The land of giants

The land of giants - Theo’s blog

China exceeds my expectations – even my expectation about how much it would!

As soon as we saw the swanky big red bus and the open-faced happily excited Chinese passengers waiting at Almaty bus station, I was confident we’d get over the border and reassured that we’d be meeting friendly people on the other side.

At the crossing from Kazakhstan’s border to China’s, there wasn’t any doubt that this was global superpower territory.  The border entry is an impenetrable mix of total camera surveillance from every angle, tight razor-wire fenced traffic lanes, primed road traps, industrial sliding barriers, a wide steep-sided border ditch and watchtowers off into the distance.

And then you’re through to the imposingly wide, grandly constructed concrete hanger, like something built in a land of giants, which is the customs gateway into China. There was a lot to get through and some impressive tech to be scrutinised and interrogated by, but nothing particularly intimidating, and our bags weren’t even searched. It was the first place I saw public officials marching in line, when they came to change shift at the passport booths. Since then we’ve seen railway guards, security staff, catering crews and even builders walking in semi-military lines to their jobs, although not, generally, with an air of great discipline. It’s just something state workers do apparently.

There was another checkpoint when we arrived off the bus at Yining station that evening, still wide-eyed and hardly believing we were really there.  The checks for concealed weapons and liquids were very thorough, reminding me that we’d arrived in China in the Xianjing province where the Muslim Uighur population are heavily controlled and monitored by the state. But the oddity was that the stern faced staff would quickly crack into smiles and casual banter. I’ve been told by a Chinese friend since that we were lucky and things could just as easily go the other way.  I don’t doubt it.

But basically, as with Russia, it’s been great to humanise the people I might have feared. In the case of Chinese people, to blow away several racist tropes I’ve picked up over the years. It was good for me that our first evening in the country was spent mucking in with everyone else in a busy open sleeper carriage.  I really like how unreserved, physically close, and self-confident these people generally seem to be, and particularly how emancipated in themselves the women were.  I also like that it doesn’t really matter to them either way whether a Western European likes them or not. They’ve got it all going on in China, the oldest continuous civilisation on the planet.

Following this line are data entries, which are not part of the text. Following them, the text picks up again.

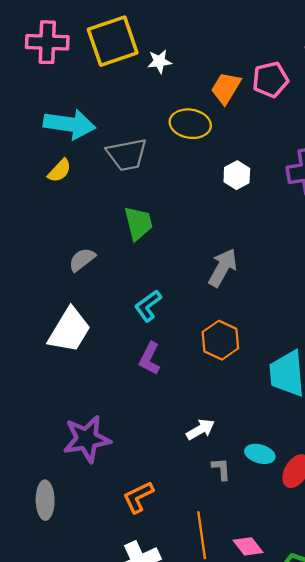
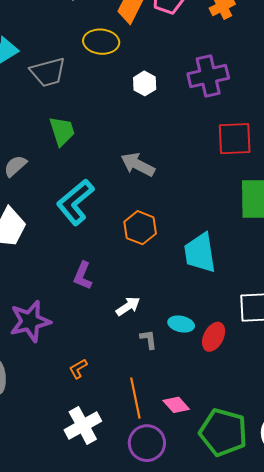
gray arrow: (223, 268) -> (138, 165), turned -88
cyan L-shape: (148, 306) -> (75, 202), size x1.6
purple L-shape: (150, 359) -> (83, 276), moved
orange L-shape: (138, 497) -> (78, 369), size x0.7

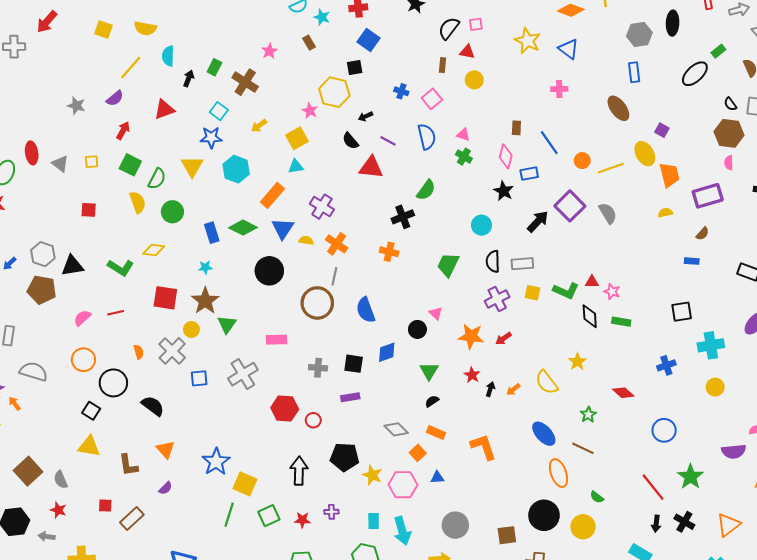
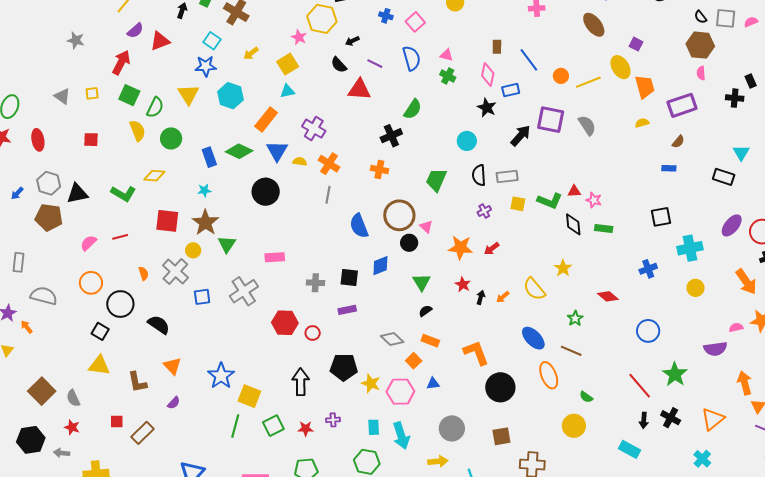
purple semicircle: (115, 98) -> (135, 31), moved
red arrow: (123, 130) -> (121, 62), size x1.4
red ellipse: (32, 153) -> (38, 140), moved
purple square: (570, 206) -> (551, 120), turned -32
purple cross: (497, 299) -> (484, 211), size x0.6
brown circle: (317, 303) -> (399, 215), moved
black circle: (544, 515) -> (500, 387), moved

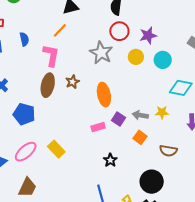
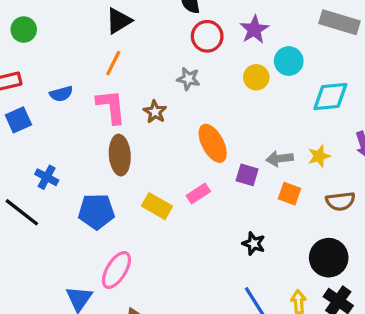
blue semicircle: (24, 39) -> (61, 94), turned 104
gray star: (101, 53) -> (188, 79), size x0.6
yellow circle: (136, 57) -> (256, 77), moved
brown star: (72, 82) -> (155, 112), moved
yellow star: (162, 112) -> (319, 156), moved
pink rectangle: (98, 127) -> (198, 193), moved
yellow rectangle: (56, 149) -> (157, 206), moved

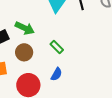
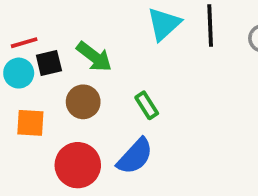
blue semicircle: (56, 74) -> (135, 156), size x1.5

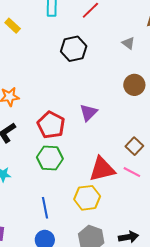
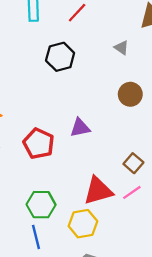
purple triangle: (88, 113) -> (80, 128), turned 36
green hexagon: (50, 158) -> (41, 205), moved
pink line: (132, 172) -> (132, 192), turned -60

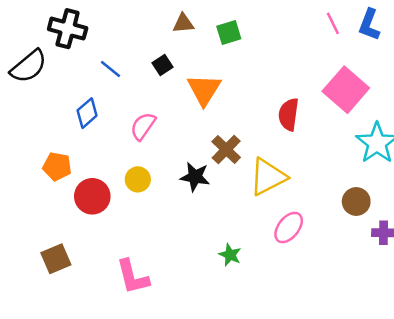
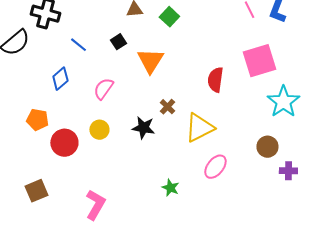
green square: (229, 33) -> (169, 17), turned -30
pink square: (346, 90) -> (259, 61), turned 32
brown cross: (226, 150) -> (167, 107), size x0.7
pink L-shape: (133, 277) -> (95, 205), turned -136

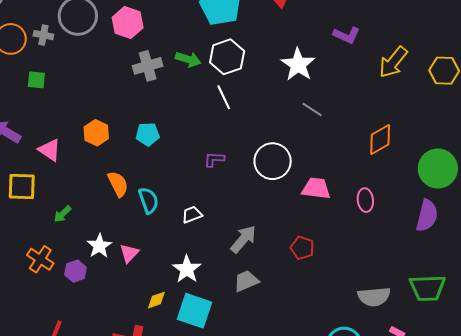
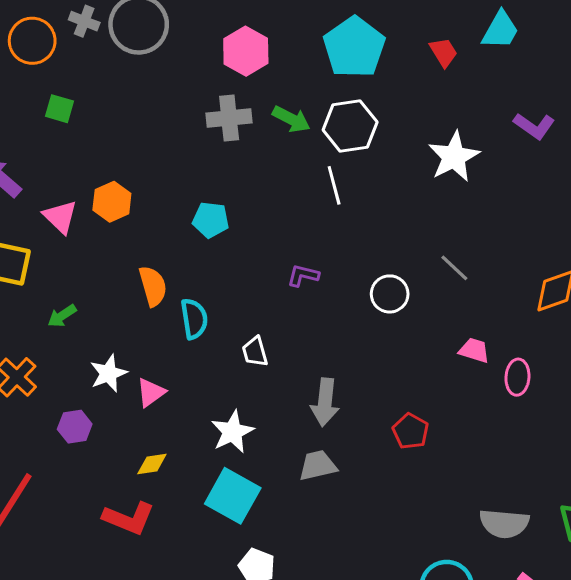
pink hexagon: (128, 23) -> (246, 51), moved
gray cross: (43, 35) -> (84, 21), moved
gray line: (312, 109) -> (454, 268), moved
orange hexagon: (96, 133) -> (112, 202), moved
white circle: (273, 161) -> (390, 294), size x0.7
pink trapezoid: (316, 188) -> (474, 350), moved, size x0.7
white trapezoid: (192, 215) -> (255, 352), turned -95
gray arrow: (243, 239) -> (325, 402), turned 136
purple hexagon: (76, 271) -> (75, 427), moved
yellow diamond: (156, 300) -> (152, 464), moved

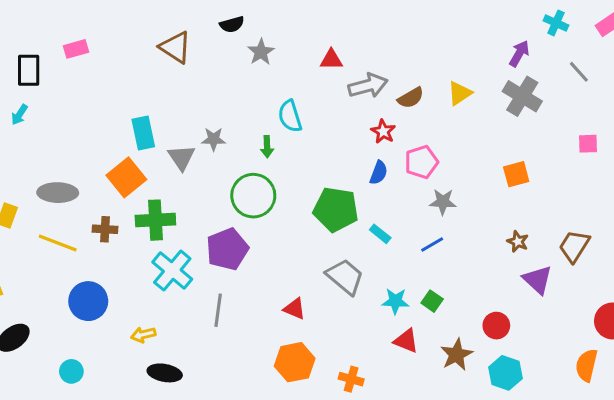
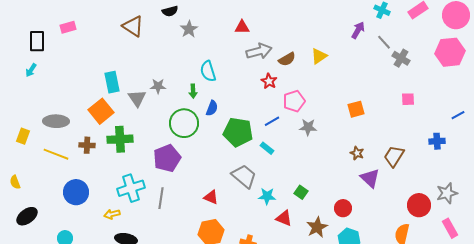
red triangle: (331, 60) -> (242, 27), moved
gray line: (579, 72) -> (384, 42), moved
gray cross: (522, 96) -> (401, 58), moved, size x0.7
pink square: (588, 144) -> (408, 99), moved
blue semicircle: (379, 173) -> (212, 108), moved
blue line: (432, 245) -> (272, 121), moved
cyan cross: (172, 271) -> (131, 188), moved, turned 32
cyan star: (395, 301) -> (267, 196), moved

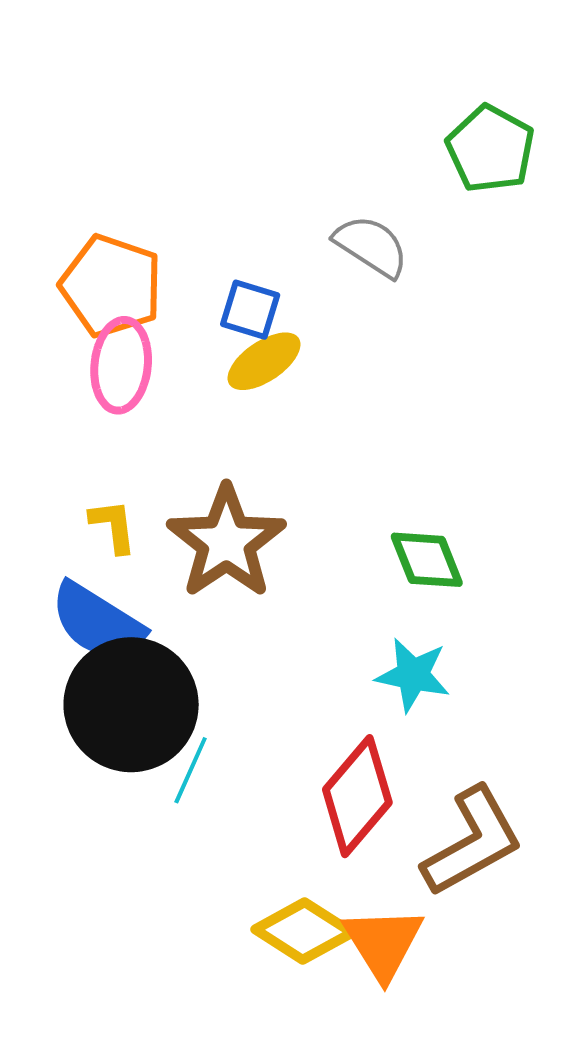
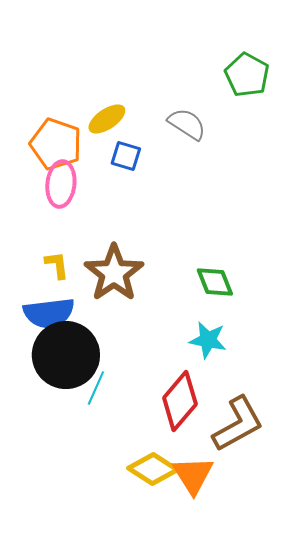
yellow ellipse: (264, 361) -> (107, 119), moved
blue semicircle: (97, 621) -> (49, 313), turned -39

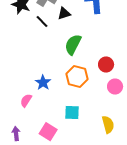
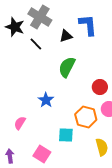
black triangle: (64, 13) -> (66, 36), moved
orange hexagon: (77, 77) -> (86, 117), moved
blue star: (43, 83) -> (46, 100), moved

5 thoughts on “The land of giants”

  1. I hope the mandarin lessons are going smoothly and that you’re staying somewhere beautiful, with a garden or some nature close by. Xxxx

  2. We’ve immersed ourselves in China for the past few years: art, poetry, history… and love it, while at the same time being shocked and appalled by it. As the man at the border said, it could have gone either way. Such beautiful poetry and sublime spirituality, such dreadful and arbitrary brutality. I think China’s perennial, highly centralized authoritarian state leads to a society where people obey, act to please power, and override their human feelings to the point of cruelty. China has no problem in crushing dissenters, its people will gladly murder critics of the state knowing they are following the will of their leaders; even though those leaders will change the people will seamlessly remove the old guard and follow the new. At the same time, those in positions of power, having competed for office, knowing their dependency and vulnerability, and often longing for a quiet life on their estates, are supported by a cultural tradition that allows them to engage in great art that transcends their constraints. As Du Fu said in his most quoted, most establishment poem: “The state may fall, but the hills and streams remain.” It goes both ways. A powerful state, yet an individuality exemplified by the lone hermit on the mountain, by the absence of the hermit: “finding him gone” – the space on the canvas, the emptiness of the Dao.

  3. aha, well, Theo, as I’ve just commented in the previous post, the situation in Xinjiang was rightly tense 15 years ago when partly CIA funded separatists/jihadists committed enough terrorist in attacks to kill over 1000 people in just a few years.

    What Westerners don’t realise is that the majority of the victims of this terrorism were Uyghurs. They even bombed outside mosques and killed two Imams.

    So contrary to what the Guardian or the NYT will tell you, Uyghurs are grateful for all the measures that were put in place, surveillance, police checks everywhere. These lasted maybe 5 or 6 years, coupled with a massive state investment to uplift the population with jobs and education, especially women. Uyghur women routinely are married at 14 and have 10 children. Not so much anymore.

    But the Chinese authority don’t let their guard down. Why should they? It’s been admitted by former CIA officers that they’ve bee in Xinjiang since 1994, once they realised that Tibet wasn’t going to work their way.

    Also good to know that Xinjiang municipal central authority is led by Uyghurs. They have 2400 mosques. The highest proportion per inhabitant of any non majority Muslim country.

    Just don’t believe what the Guardian says. It has never printed a true word on Xinjiang.